The Movie Waffler New Release Review - NEVER HERE | The Movie Waffler

New Release Review - NEVER HERE

never here film review
After becoming involved in a lie, a voyeuristic artist begins to feel someone is stalking her.

Review by Eric Hillis

Directed by: Camille Thoman

Starring: Mireille Enos, Sam Shepard, Goran Visnjic, Vincent Piazza, Nina Arianda

never here film poster


Many thrillers have successfully explored the premise of a tortured protagonist attempting to make sense of something they believe they saw (Blow-Up; Deep Red) or heard (The Conversation; Blow Out). Writer/director Camille Thoman presents a twist on this concept with her debut, Never Here, which features a protagonist who lies about witnessing a violent incident and subsequently attempts to find the culprit using someone else's unreliable descriptions.

Thoman comes from a background of performance art, and it's in the New York art scene that she sets her narrative debut. The Killing star Mireille Enos is Miranda (might she perhaps be named as a cheeky nod to controversial artist Miranda July?), a successful artist who specialises in projects that intrude on the lives of others, sometimes willingly, like one in which Miranda asks her subjects to empty their pockets and display the contents thereof; sometimes unwillingly, like her latest gallery opening, based around her discovery of a cellphone and her investigation into the contacts and details contained within.

never here film review

At the opening, Miranda is confronted by Arthur (David Greenspan), the owner of the cellphone, who now finds the minutiae of his life (including childhood pictures Miranda obtained from his mother) on display in Manhattan without his consent. "You've done a bad thing," Arthur quietly tells Miranda in a passive-aggressive manner before leaving.

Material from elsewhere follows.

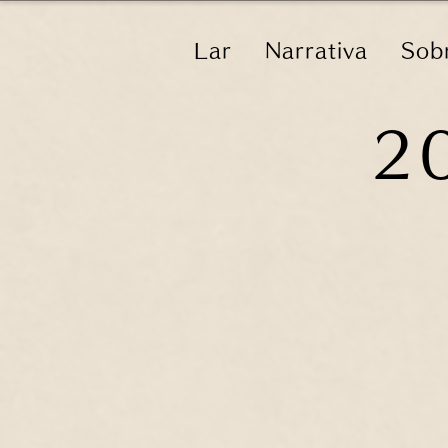
Lar
Narrativa
Sob
2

That evening, Miranda returns home with her buyer, Paul (Sam Shepard, looking as healthy as most men half his age in his final screen role), who has been cheating on his sickly wife with the younger artist. While in the bathroom, Miranda hears Paul making a commotion. He tells her he witnessed a man bashing a woman's head into the pavement on the street below. Miranda insists on calling the police, but not wanting his affair to be revealed, Paul has Miranda lie and pretend it was she who witnessed the incident.

never here film review

This leads Miranda to become more involved in the case than she initially would have liked, but when she feels she recognises one of the men in a police line-up, she becomes obsessed with him, and her investigation into his life provides the subject of her next art project. However, it seems that someone may be stalking Miranda, with her gallery display attacked and her apartment broken into.

On the big screen, Enos has struggled to find roles worthy of her talents, and Never Here makes you wonder why she isn't a bigger star. She's excellent as a somewhat disturbed, narcissistic artist so obsessed with voyeurism that she appears to be incensed that someone else witnessed the sort of dramatic incident that might have fuelled her own creativity. Her Miranda reminded me a lot of Faye Dunaway's violence obsessed photographer in The Eyes of Laura Mars, another movie in which a female artist is drawn into a potentially dangerous scenario, not altogether unwillingly. Miranda may be the protagonist of this thriller, but she's also the scariest of its characters, oblivious to how her intrusive art might affect the lives of her subjects, the pawns in her self-obsessed game.

never here film review

The film around her doesn't quite live up to Enos's performance however. At close to two hours it drags in parts, with a couple of subplots that don't really add anything to the narrative, particularly one involving a rekindled relationship between Miranda and an old college lover (Vincent Piazza) who now just happens to be the detective assigned to her case. Thoman's handheld camera adds to the theme of voyeurism, but it makes for a decidedly ugly film. Perhaps most problematic of all is the lack of any real threat to the film's protagonist, which results in the viewer struggling to engage with Miranda's dubious actions, rather than simply watching in judgement.

More interesting than the rather generic, giallo-esque central narrative is the story that has already occurred at the point the film begins; that of Miranda's solipsistic requisitioning of Arthur's cellphone, and subsequently his life, for the sake of her art. This seems like a narrative with far more originality and dramatic potential than the one that eventually plays out. Should Thoman reenlist Enos for a prequel, I'll certainly cast my voyeuristic gaze over it.

Never Here is in UK cinemas September 21st.